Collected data
##########

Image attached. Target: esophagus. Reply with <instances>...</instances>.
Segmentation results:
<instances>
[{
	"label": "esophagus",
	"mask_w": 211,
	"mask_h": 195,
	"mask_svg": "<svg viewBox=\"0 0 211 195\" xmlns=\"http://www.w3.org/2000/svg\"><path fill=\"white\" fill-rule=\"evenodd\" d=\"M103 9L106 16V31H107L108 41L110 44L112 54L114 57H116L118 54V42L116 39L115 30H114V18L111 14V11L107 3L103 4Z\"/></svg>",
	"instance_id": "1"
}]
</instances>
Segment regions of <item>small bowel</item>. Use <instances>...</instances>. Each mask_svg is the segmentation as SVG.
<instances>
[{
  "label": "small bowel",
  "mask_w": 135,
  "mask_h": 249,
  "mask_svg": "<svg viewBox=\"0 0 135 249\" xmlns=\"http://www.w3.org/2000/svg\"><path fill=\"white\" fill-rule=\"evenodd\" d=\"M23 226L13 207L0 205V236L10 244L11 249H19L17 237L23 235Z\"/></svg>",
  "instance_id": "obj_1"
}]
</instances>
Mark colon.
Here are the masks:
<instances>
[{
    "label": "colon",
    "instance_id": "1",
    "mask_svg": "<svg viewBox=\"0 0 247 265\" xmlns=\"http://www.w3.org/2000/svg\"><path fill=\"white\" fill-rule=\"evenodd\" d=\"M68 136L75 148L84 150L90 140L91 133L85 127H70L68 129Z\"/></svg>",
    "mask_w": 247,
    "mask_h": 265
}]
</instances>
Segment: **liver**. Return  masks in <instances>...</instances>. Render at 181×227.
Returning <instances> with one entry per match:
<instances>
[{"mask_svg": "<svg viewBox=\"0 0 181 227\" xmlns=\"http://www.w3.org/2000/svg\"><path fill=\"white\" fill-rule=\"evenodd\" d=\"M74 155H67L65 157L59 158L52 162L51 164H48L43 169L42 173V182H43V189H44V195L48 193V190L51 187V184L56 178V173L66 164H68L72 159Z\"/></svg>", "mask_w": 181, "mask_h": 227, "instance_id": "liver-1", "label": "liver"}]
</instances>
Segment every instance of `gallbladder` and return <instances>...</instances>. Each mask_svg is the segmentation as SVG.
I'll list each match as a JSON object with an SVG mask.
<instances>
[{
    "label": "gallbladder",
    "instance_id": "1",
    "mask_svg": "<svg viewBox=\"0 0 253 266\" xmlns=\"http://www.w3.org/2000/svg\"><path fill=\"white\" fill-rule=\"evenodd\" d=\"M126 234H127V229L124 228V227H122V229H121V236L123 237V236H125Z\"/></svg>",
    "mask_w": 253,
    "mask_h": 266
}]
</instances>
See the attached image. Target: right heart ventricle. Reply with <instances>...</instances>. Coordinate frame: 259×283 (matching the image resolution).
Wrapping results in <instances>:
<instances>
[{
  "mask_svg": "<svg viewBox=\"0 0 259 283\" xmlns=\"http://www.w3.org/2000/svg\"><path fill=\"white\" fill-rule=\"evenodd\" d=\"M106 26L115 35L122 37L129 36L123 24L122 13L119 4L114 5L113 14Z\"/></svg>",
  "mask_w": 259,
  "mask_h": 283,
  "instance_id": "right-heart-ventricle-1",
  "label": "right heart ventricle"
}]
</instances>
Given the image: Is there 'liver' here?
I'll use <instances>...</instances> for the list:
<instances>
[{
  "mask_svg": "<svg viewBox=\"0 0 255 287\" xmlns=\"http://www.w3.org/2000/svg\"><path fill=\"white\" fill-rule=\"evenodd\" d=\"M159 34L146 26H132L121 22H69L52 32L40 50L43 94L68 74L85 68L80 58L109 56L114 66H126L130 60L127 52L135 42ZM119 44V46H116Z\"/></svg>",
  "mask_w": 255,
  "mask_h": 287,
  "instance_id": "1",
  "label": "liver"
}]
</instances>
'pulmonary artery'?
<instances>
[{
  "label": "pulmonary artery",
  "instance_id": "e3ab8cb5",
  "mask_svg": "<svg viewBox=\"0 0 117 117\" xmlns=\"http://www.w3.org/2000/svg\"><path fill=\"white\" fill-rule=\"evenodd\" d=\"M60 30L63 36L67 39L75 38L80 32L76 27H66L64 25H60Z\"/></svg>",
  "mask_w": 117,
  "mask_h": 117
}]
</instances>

##########

# [What to produce]
Reproduce all of the material above, character for character, with nothing changed or left out.

# [Exercise solution]
Image attached. Target: esophagus. Reply with <instances>...</instances>.
Segmentation results:
<instances>
[{
	"label": "esophagus",
	"mask_w": 211,
	"mask_h": 195,
	"mask_svg": "<svg viewBox=\"0 0 211 195\" xmlns=\"http://www.w3.org/2000/svg\"><path fill=\"white\" fill-rule=\"evenodd\" d=\"M103 9L106 16V31H107L108 41L110 44L112 54L114 57H116L118 54V42L116 39L115 30H114V18L111 14V11L107 3L103 4Z\"/></svg>",
	"instance_id": "1"
}]
</instances>
Segment regions of <item>small bowel</item>. Use <instances>...</instances>. Each mask_svg is the segmentation as SVG.
<instances>
[{
  "label": "small bowel",
  "mask_w": 135,
  "mask_h": 249,
  "mask_svg": "<svg viewBox=\"0 0 135 249\" xmlns=\"http://www.w3.org/2000/svg\"><path fill=\"white\" fill-rule=\"evenodd\" d=\"M23 226L13 207L0 205V236L10 244L11 249H19L17 237L23 235Z\"/></svg>",
  "instance_id": "obj_1"
}]
</instances>
Mark colon.
Here are the masks:
<instances>
[{
    "label": "colon",
    "instance_id": "1",
    "mask_svg": "<svg viewBox=\"0 0 247 265\" xmlns=\"http://www.w3.org/2000/svg\"><path fill=\"white\" fill-rule=\"evenodd\" d=\"M68 136L75 148L84 150L90 140L91 133L85 127H70L68 129Z\"/></svg>",
    "mask_w": 247,
    "mask_h": 265
}]
</instances>
Segment: **liver**. Return  masks in <instances>...</instances>. Render at 181×227.
Returning <instances> with one entry per match:
<instances>
[{"mask_svg": "<svg viewBox=\"0 0 181 227\" xmlns=\"http://www.w3.org/2000/svg\"><path fill=\"white\" fill-rule=\"evenodd\" d=\"M74 155H67L65 157L59 158L52 162L51 164H48L43 169L42 173V182H43V189H44V195L48 193V190L51 187V184L56 178V173L66 164H68L72 159Z\"/></svg>", "mask_w": 181, "mask_h": 227, "instance_id": "liver-1", "label": "liver"}]
</instances>
Segment every instance of `gallbladder` and return <instances>...</instances>. Each mask_svg is the segmentation as SVG.
I'll list each match as a JSON object with an SVG mask.
<instances>
[{
    "label": "gallbladder",
    "instance_id": "1",
    "mask_svg": "<svg viewBox=\"0 0 253 266\" xmlns=\"http://www.w3.org/2000/svg\"><path fill=\"white\" fill-rule=\"evenodd\" d=\"M126 234H127V229L124 228V227H122V229H121V236L123 237V236H125Z\"/></svg>",
    "mask_w": 253,
    "mask_h": 266
}]
</instances>
See the attached image. Target: right heart ventricle. Reply with <instances>...</instances>. Coordinate frame: 259×283 (matching the image resolution).
Wrapping results in <instances>:
<instances>
[{
  "mask_svg": "<svg viewBox=\"0 0 259 283\" xmlns=\"http://www.w3.org/2000/svg\"><path fill=\"white\" fill-rule=\"evenodd\" d=\"M106 26L115 35L122 37L129 36L123 24L122 13L119 4L114 5L113 14Z\"/></svg>",
  "mask_w": 259,
  "mask_h": 283,
  "instance_id": "right-heart-ventricle-1",
  "label": "right heart ventricle"
}]
</instances>
Given the image: Is there 'liver' here?
I'll use <instances>...</instances> for the list:
<instances>
[{
  "mask_svg": "<svg viewBox=\"0 0 255 287\" xmlns=\"http://www.w3.org/2000/svg\"><path fill=\"white\" fill-rule=\"evenodd\" d=\"M159 34L146 26H132L121 22H69L52 32L40 50L43 94L68 74L85 68L80 58L109 56L114 66H126L130 60L127 52L135 42ZM119 44V46H116Z\"/></svg>",
  "mask_w": 255,
  "mask_h": 287,
  "instance_id": "1",
  "label": "liver"
}]
</instances>
'pulmonary artery'?
<instances>
[{
  "label": "pulmonary artery",
  "instance_id": "e3ab8cb5",
  "mask_svg": "<svg viewBox=\"0 0 117 117\" xmlns=\"http://www.w3.org/2000/svg\"><path fill=\"white\" fill-rule=\"evenodd\" d=\"M60 30L63 36L67 39L75 38L80 32L76 27H66L64 25H60Z\"/></svg>",
  "mask_w": 117,
  "mask_h": 117
}]
</instances>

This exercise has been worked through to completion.